EXERCISE INSTRUCTIONS
The whole listing must be printed again without any alteration.

INFORMATION PROVIDED
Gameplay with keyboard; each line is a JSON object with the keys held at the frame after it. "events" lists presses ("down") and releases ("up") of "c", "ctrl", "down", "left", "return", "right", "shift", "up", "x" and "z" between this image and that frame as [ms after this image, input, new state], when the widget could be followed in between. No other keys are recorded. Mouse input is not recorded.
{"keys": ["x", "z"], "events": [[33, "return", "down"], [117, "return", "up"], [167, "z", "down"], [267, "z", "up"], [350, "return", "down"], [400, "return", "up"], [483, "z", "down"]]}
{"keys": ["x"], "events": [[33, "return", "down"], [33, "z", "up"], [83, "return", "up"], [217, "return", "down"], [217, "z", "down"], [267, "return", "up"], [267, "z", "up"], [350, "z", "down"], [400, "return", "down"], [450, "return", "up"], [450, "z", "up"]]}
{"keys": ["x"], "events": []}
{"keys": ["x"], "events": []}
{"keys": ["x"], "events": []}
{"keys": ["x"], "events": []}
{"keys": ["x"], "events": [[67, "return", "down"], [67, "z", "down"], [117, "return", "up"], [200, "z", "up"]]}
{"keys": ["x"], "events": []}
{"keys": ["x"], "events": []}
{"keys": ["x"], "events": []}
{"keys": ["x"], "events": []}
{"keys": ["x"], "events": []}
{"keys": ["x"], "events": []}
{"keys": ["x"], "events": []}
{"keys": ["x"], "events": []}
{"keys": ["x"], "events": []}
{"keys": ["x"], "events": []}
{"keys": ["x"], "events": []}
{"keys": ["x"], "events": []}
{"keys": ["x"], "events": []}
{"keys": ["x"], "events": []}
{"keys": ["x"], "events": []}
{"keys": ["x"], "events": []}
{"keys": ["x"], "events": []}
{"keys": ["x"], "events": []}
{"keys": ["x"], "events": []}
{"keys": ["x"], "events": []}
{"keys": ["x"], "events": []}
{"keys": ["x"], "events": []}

RESPONSE BOX
Gameplay with keyboard; each line is a JSON object with the keys held at the frame after it. "events" lists presses ("down") and releases ("up") of "c", "ctrl", "down", "left", "return", "right", "shift", "up", "x" and "z" between this image and that frame as [ms after this image, input, new state], when the widget could be followed in between. No other keys are recorded. Mouse input is not recorded.
{"keys": ["x", "z"], "events": [[33, "return", "down"], [117, "return", "up"], [167, "z", "down"], [267, "z", "up"], [350, "return", "down"], [400, "return", "up"], [483, "z", "down"]]}
{"keys": ["x"], "events": [[33, "return", "down"], [33, "z", "up"], [83, "return", "up"], [217, "return", "down"], [217, "z", "down"], [267, "return", "up"], [267, "z", "up"], [350, "z", "down"], [400, "return", "down"], [450, "return", "up"], [450, "z", "up"]]}
{"keys": ["x"], "events": []}
{"keys": ["x"], "events": []}
{"keys": ["x"], "events": []}
{"keys": ["x"], "events": []}
{"keys": ["x"], "events": [[67, "return", "down"], [67, "z", "down"], [117, "return", "up"], [200, "z", "up"]]}
{"keys": ["x"], "events": []}
{"keys": ["x"], "events": []}
{"keys": ["x"], "events": []}
{"keys": ["x"], "events": []}
{"keys": ["x"], "events": []}
{"keys": ["x"], "events": []}
{"keys": ["x"], "events": []}
{"keys": ["x"], "events": []}
{"keys": ["x"], "events": []}
{"keys": ["x"], "events": []}
{"keys": ["x"], "events": []}
{"keys": ["x"], "events": []}
{"keys": ["x"], "events": []}
{"keys": ["x"], "events": []}
{"keys": ["x"], "events": []}
{"keys": ["x"], "events": []}
{"keys": ["x"], "events": []}
{"keys": ["x"], "events": []}
{"keys": ["x"], "events": []}
{"keys": ["x"], "events": []}
{"keys": ["x"], "events": []}
{"keys": ["x"], "events": []}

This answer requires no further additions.